WHAT IS REQUIRED ::
Print the whole listing below exactly as given, pictures excluded.

SUPPLIED MATERIAL ::
⁂

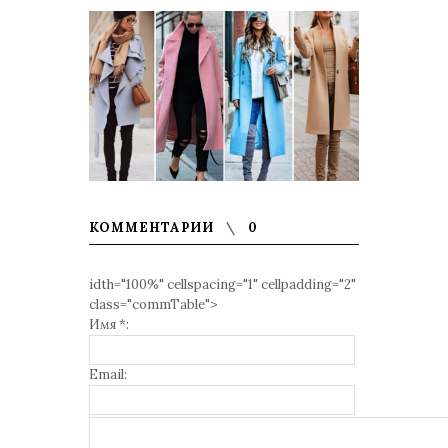
КОММЕНТАРИИ
0
idth="100%" cellspacing="1" cellpadding="2"
class="commTable">
Имя *:
Email:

⁂

WRITTEN RESPONSE ::
КОММЕНТАРИИ
0
idth="100%" cellspacing="1" cellpadding="2"
class="commTable">
Имя *:
Email:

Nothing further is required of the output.